National Historical Publications and Records Commission (NHPRC)

Go to the NHPRC Main Page
Annotation, NHPRC Newsletter
Vol. 30:4  ISSN 0160-8460  December 2002

"Because they are their confederates": Jacob Leisler and the 1689 Glorious Revolution in New England

by David William Voorhees

For over a decade, David Voorhees has been collecting and editing correspondence and other documents relating to Jacob Leisler. These papers document late-18th-century developments in the Atlantic world, especially Leisler's role in New York politics. A selective edition of Leisler's papers will be published by the University of Pennsylvania Press. Copies of the documents that Voorhees has uncovered will eventually be deposited in New York University's Fales Library.

Print from the author's collection, artist unknown

Print from the author's collection, artist unknown.

In May 1695, Sir Henry Ashurst, Massachusetts' London agent, assured Boston minister Increase Mather, "The reversing of Leisler's attainder hath I hope a train of good consequences, I shall never do N[ew] England so much good as by getting this bill passed."1 Ashurst was referring to an act then before England's Parliament to annul a New York court's sentence of treason and attainder against New York political leader Jacob Leisler.

The German-born Leisler had assumed control of New York's provincial government in the wake of England's 1688 Glorious Revolution, in which William, the Dutch Protestant Prince of Orange, and his wife Mary replaced King James II, a Roman Catholic, on England's throne. As result of the bitter political struggle that arose in New York from Leisler's action, William's incoming royal governor, Henry Sloughter, had Leisler and Jacob Milborne, Leisler's son-in-law, beheaded for treason in May 1691.

It may seem surprising that Ashurst closely connected New England to New York events. Yet Ashurst was not unique. Late-17th-century commentators frequently linked New England and New York. Connecticut justice Gershom Bulkeley, for example, wrote in 1692 of that colony's political divisions: "Let any truly pious, loyal and prudent man wisely feel the pulse of this sort of men, from the highest to the lowest and see if these religiosi [in Connecticut] do not readily espouse the cause of Leisler and Milborne. And why so?" he continued, "because they are their confederates, and so it is a common cause." Seventy years later, as unrest once again spread throughout New England, Massachusetts' royal governor, Thomas Hutchinson, noted that the party legacy that Leisler left "prejudiced" 18th-century Massachusetts events.2

The Papers of Jacob Leisler Project at New York University, supported in part by the National Historical Publications and Records Commission, has collected more than 4,000 documents, as well as rare books, maps, prints, and other ephemera relating to Jacob Leisler (1640-91). Among these papers is a lively correspondence between Leisler and such New England leaders as Massachusetts governor Simon Bradstreet, Plymouth governor Thomas Hinckley, Connecticut governor Robert Treat, and Connecticut secretary John Allyn. This correspondence reveals that, contrary to conventional assumptions of an antagonistic relationship between the two regions, the Puritans of New England and the Reformed Dutch of New York formed an economic and political network that shaped the early course of American development.

▸ **Saved data entries**
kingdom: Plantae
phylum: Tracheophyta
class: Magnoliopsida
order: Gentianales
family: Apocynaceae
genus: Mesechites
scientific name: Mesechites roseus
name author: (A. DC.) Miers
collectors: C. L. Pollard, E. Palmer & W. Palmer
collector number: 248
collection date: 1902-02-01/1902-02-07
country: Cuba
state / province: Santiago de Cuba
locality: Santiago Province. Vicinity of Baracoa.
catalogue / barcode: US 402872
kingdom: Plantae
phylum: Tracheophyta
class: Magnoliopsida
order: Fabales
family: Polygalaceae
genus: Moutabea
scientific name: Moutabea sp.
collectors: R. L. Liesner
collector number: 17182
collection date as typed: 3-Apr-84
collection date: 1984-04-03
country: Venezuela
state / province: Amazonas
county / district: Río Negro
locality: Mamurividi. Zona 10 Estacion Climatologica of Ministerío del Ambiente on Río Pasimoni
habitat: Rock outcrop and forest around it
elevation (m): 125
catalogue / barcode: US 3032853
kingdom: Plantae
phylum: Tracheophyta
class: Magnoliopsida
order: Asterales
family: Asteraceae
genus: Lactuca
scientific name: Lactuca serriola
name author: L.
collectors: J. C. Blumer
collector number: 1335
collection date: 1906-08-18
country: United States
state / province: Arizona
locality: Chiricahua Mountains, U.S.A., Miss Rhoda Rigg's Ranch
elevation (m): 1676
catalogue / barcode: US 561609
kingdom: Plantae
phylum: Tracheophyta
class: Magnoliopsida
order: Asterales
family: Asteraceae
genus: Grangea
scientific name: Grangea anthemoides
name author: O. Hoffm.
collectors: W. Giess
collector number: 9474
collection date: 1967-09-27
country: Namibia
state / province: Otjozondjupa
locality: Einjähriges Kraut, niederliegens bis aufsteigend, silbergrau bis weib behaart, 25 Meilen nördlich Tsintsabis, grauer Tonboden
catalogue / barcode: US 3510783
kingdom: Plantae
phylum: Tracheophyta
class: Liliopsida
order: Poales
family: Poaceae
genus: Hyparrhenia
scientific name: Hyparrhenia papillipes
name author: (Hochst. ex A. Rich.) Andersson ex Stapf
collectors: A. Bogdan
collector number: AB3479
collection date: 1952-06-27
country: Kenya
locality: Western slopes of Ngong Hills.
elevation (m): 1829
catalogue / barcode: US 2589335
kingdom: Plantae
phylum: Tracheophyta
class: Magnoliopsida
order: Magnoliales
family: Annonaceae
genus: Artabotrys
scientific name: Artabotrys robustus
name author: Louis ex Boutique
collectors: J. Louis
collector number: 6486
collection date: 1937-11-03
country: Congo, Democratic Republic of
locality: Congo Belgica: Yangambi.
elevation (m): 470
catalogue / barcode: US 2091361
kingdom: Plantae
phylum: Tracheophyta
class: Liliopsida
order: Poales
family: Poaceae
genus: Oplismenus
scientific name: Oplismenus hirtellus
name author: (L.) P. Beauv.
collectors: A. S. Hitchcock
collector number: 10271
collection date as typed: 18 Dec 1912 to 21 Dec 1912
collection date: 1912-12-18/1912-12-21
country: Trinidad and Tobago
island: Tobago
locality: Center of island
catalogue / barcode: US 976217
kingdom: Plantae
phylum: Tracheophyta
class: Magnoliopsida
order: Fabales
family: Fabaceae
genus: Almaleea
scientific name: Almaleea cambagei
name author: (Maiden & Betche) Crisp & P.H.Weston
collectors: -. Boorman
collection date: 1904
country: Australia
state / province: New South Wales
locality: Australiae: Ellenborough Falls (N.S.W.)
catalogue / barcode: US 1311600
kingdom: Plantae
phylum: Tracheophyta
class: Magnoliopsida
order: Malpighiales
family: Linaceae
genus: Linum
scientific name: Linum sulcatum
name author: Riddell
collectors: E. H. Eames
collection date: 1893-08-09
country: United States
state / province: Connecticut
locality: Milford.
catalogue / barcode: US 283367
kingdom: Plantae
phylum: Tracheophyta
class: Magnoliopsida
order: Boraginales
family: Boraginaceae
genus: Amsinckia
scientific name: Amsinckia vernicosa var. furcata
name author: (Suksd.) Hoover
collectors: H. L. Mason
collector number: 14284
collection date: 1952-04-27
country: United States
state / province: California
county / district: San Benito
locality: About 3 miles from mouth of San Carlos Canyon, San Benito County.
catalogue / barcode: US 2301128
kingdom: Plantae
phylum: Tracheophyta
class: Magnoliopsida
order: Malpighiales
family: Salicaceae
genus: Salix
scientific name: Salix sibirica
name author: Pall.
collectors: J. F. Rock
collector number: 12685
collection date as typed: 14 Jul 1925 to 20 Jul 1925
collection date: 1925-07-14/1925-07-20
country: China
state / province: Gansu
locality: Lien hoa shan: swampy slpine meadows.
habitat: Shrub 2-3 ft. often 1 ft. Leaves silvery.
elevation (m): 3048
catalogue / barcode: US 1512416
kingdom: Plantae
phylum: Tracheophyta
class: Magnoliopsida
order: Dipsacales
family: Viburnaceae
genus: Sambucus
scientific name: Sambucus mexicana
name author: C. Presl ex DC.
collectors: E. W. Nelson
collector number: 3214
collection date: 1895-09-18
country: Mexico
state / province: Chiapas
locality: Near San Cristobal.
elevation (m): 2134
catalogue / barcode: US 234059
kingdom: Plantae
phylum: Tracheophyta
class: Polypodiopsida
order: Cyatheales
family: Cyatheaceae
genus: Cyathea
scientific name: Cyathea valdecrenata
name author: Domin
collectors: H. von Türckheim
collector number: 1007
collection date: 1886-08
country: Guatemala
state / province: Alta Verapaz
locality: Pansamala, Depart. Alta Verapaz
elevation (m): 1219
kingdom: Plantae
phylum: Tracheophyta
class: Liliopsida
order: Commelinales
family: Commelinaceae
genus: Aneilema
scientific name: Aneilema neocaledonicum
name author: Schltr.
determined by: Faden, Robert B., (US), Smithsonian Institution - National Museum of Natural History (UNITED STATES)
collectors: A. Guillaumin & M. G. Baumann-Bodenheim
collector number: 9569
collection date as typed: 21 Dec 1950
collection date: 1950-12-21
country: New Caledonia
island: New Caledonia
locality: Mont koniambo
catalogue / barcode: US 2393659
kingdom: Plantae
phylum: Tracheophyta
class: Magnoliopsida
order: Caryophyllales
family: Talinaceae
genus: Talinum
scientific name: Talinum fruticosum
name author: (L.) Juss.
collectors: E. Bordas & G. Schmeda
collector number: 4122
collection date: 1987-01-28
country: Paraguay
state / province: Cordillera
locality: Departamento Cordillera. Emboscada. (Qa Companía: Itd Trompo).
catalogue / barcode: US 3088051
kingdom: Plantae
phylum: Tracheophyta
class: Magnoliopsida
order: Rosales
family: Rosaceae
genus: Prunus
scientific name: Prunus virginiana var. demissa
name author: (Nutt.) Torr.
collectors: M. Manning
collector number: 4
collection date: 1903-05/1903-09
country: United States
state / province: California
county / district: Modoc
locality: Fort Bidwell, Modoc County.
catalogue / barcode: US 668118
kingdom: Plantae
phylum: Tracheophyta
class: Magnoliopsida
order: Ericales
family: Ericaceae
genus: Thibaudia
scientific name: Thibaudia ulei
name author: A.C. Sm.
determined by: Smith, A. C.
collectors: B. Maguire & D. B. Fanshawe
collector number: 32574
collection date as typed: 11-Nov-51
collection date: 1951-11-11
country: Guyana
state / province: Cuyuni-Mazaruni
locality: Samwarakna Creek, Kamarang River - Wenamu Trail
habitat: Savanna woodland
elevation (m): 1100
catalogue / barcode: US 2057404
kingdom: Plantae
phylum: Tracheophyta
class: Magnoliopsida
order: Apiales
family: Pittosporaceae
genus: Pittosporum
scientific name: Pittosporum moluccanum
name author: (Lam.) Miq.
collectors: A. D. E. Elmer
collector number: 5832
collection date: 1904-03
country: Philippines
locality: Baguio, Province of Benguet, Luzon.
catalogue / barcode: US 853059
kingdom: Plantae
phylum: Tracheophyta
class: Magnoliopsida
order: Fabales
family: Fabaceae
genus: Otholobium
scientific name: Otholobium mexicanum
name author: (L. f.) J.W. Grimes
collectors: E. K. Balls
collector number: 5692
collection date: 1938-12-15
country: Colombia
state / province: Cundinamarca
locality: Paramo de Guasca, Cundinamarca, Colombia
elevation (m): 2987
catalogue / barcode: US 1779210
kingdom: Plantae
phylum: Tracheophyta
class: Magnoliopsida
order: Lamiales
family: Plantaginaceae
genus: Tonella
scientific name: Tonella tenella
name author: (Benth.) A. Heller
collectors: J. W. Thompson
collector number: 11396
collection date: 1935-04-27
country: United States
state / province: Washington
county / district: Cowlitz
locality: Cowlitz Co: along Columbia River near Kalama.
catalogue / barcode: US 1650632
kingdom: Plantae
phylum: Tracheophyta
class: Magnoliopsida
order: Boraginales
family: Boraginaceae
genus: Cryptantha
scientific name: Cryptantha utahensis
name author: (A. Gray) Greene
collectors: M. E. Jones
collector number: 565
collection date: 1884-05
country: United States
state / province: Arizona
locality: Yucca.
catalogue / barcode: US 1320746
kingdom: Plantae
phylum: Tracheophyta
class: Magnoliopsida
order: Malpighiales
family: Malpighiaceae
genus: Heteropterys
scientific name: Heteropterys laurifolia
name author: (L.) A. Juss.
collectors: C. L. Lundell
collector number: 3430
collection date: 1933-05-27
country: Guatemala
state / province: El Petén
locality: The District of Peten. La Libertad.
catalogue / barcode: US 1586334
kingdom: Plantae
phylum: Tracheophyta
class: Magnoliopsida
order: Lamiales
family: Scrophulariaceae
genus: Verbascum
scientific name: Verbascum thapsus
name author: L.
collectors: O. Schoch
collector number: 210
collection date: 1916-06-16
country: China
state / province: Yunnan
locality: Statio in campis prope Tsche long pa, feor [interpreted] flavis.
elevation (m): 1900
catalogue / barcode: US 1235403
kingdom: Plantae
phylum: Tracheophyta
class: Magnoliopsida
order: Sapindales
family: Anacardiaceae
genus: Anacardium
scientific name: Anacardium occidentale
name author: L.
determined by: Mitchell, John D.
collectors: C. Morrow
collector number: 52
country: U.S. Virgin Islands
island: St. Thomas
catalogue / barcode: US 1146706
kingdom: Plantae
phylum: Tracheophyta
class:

▸ **Set exercise**
In the article on Jacob Leisler above, write out the passage between "Go to the NHPRC" and "collection, artist unknown.", inclusive, word for word.

▸ **Result for this task**
Go to the NHPRC Main Page
Annotation, NHPRC Newsletter
Vol. 30:4  ISSN 0160-8460  December 2002

"Because they are their confederates": Jacob Leisler and the 1689 Glorious Revolution in New England

by David William Voorhees

For over a decade, David Voorhees has been collecting and editing correspondence and other documents relating to Jacob Leisler. These papers document late-18th-century developments in the Atlantic world, especially Leisler's role in New York politics. A selective edition of Leisler's papers will be published by the University of Pennsylvania Press. Copies of the documents that Voorhees has uncovered will eventually be deposited in New York University's Fales Library.

Print from the author's collection, artist unknown

Print from the author's collection, artist unknown.